Historical and current racism at the structural, institutional, and individual levels is a root cause of ethnic inequalities in individual and area-level socioeconomic inequalities. Ignoring racism as the main explanatory – and changeable – factor leading to ethnic inequalities in health and area-level deprivation will only partially address ethnic inequalities.
In an effort to build trust in health interventions, Inclusive Britain has proposed an action to increase participation of ethnic minority people in clinical trials and research. Increased involvement of ethnic minority communities in research is a positive move forward as long as participation is promoted within a health equity lens.
We are concerned, however, that increased equity and diversity in data and research are not maintained in bodies such as the Race Disparity Unit. Recommendation 24, Action 8, proposes to reform the “Ethnicity facts and figures” website, and provide a smaller range of datasets. Data are crucial to monitor ethnic inequalities, and a reduction in the availability of data has direct implications for accountability and transparency. Data and monitoring alone will not lead to the disappearance of ethnic inequalities, which have persisted despite indisputable evidence.
The Inclusive Britain report maintains that “we’re already one of the fairest countries in the world” (p.9) but this is in direct contrast to the indisputable evidence on widespread ethnic health inequalities, and to the lived experience of ethnic minority groups. The Government must use evidence to develop and implement national policies, framed around racism, that tackle ethnic health inequalities now, and going into the future.

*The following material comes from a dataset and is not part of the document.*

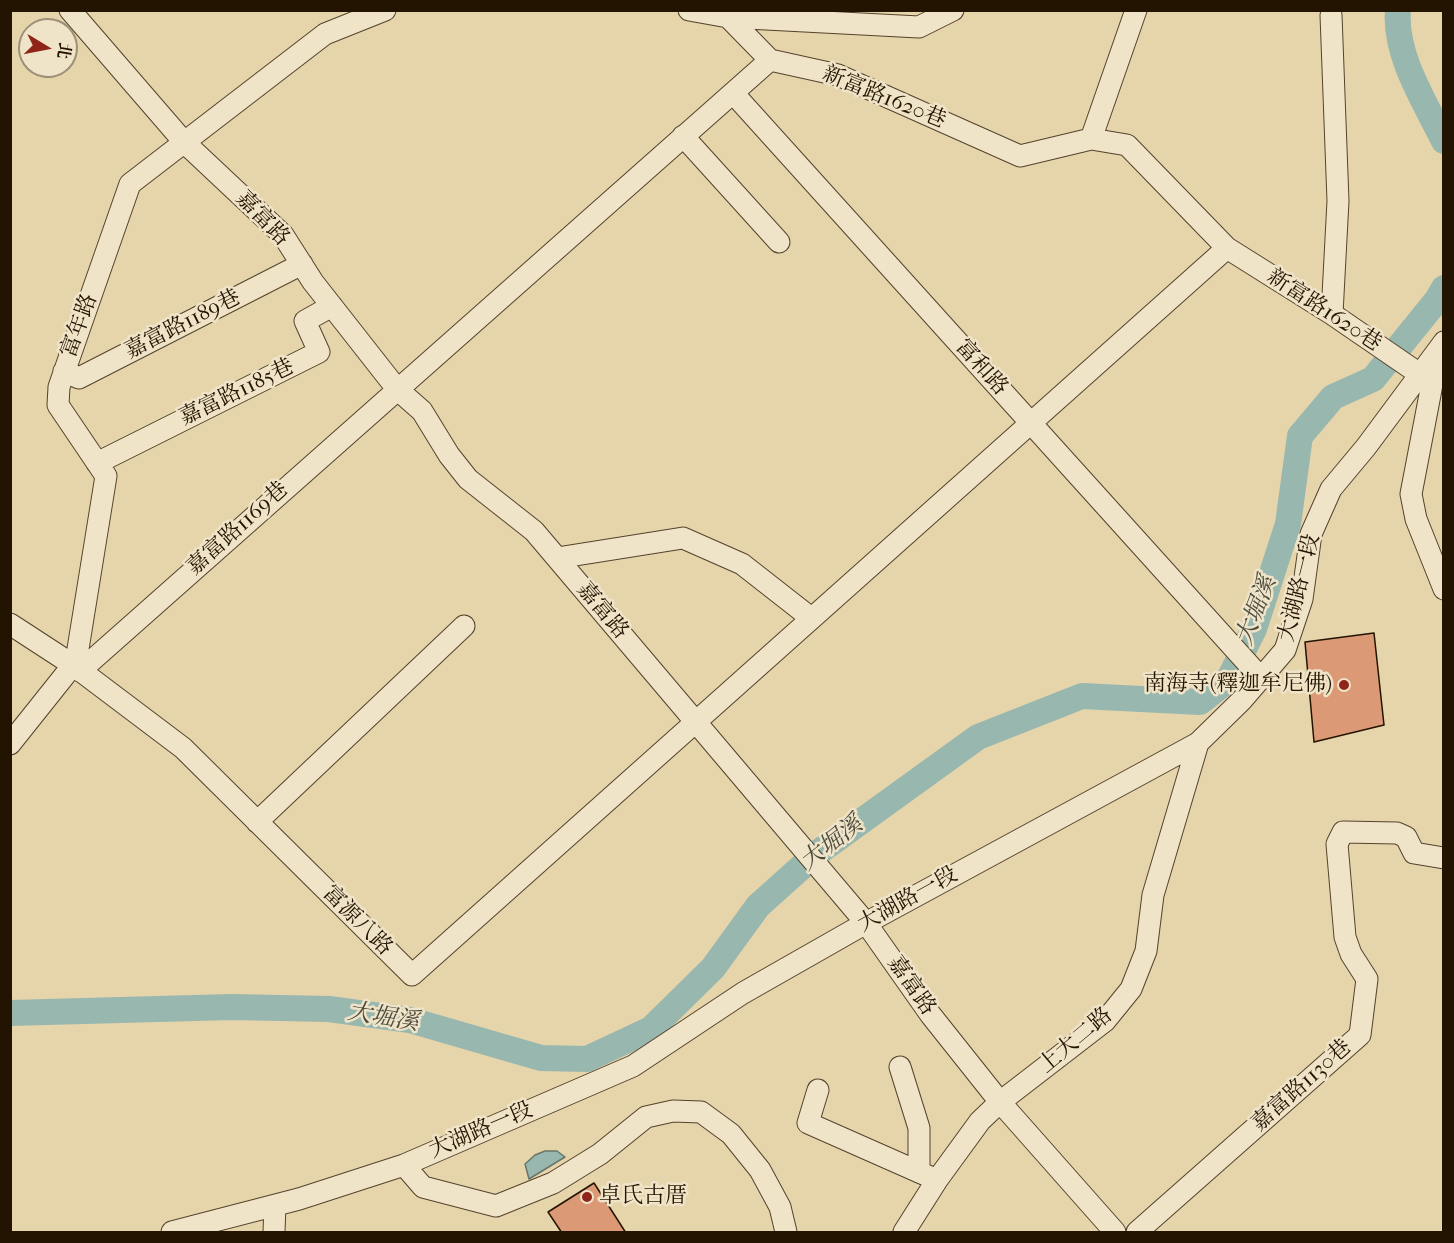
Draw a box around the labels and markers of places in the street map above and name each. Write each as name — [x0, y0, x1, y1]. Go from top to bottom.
place label: 南海寺(釋迦牟尼佛) — [1144, 672, 1332, 698]
marker: 南海寺(釋迦牟尼佛) — [1337, 678, 1351, 692]
place label: 卓氏古厝 — [599, 1184, 687, 1210]
marker: 卓氏古厝 — [580, 1190, 594, 1204]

Dr Laia Bécares is a Senior Lecturer and Co-Director of the Centre for Innovation and Research in Wellbeing at the University of Sussex. Her research interests are in studying the pathways by which the discrimination and marginalisation of people and places lead to social and health inequalities across the life course, with a specific focus on racism and heteronormativity as systems of oppression.

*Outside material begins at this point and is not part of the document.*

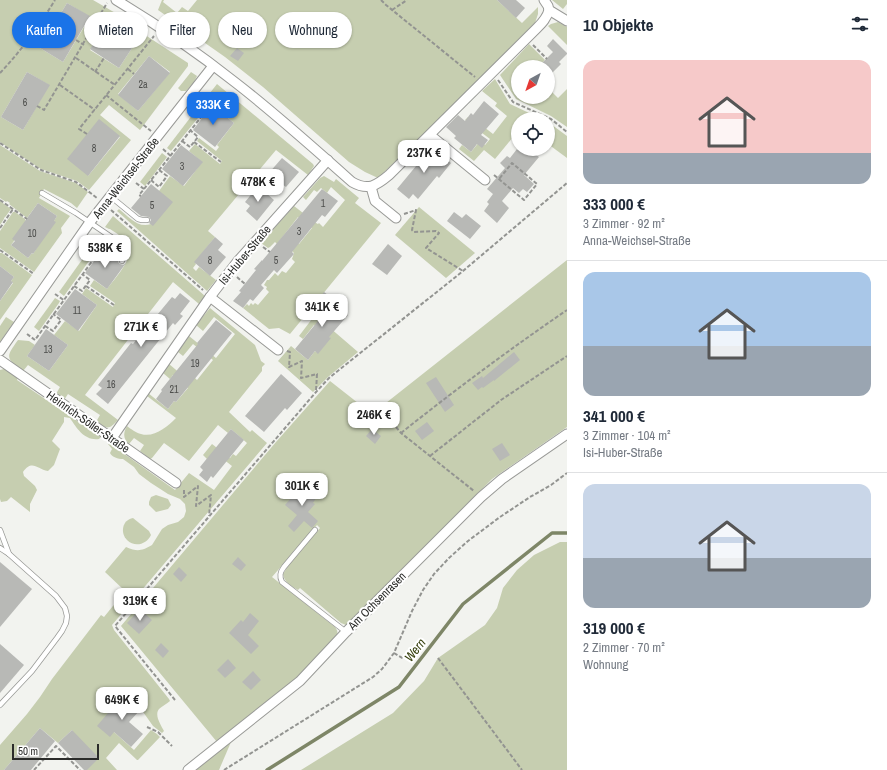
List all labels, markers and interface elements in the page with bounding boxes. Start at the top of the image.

Dr Dharmi Kapadia is a Lecturer in Sociology at The University of Manchester. Dharmi is a mixed-methods researcher with interests in racism, mental health and illness, stigma and older people. Dharmi has also conducted research in ethnic inequalities in women’s use of mental health services, socioeconomic inequalities in suicide, as well as undertaken work looking at ethnic inequalities in the labour market, and the role of social networks in poverty for different ethnic groups.
Both are members of the ESRC Centre on Dynamics of Ethnicity (CoDE).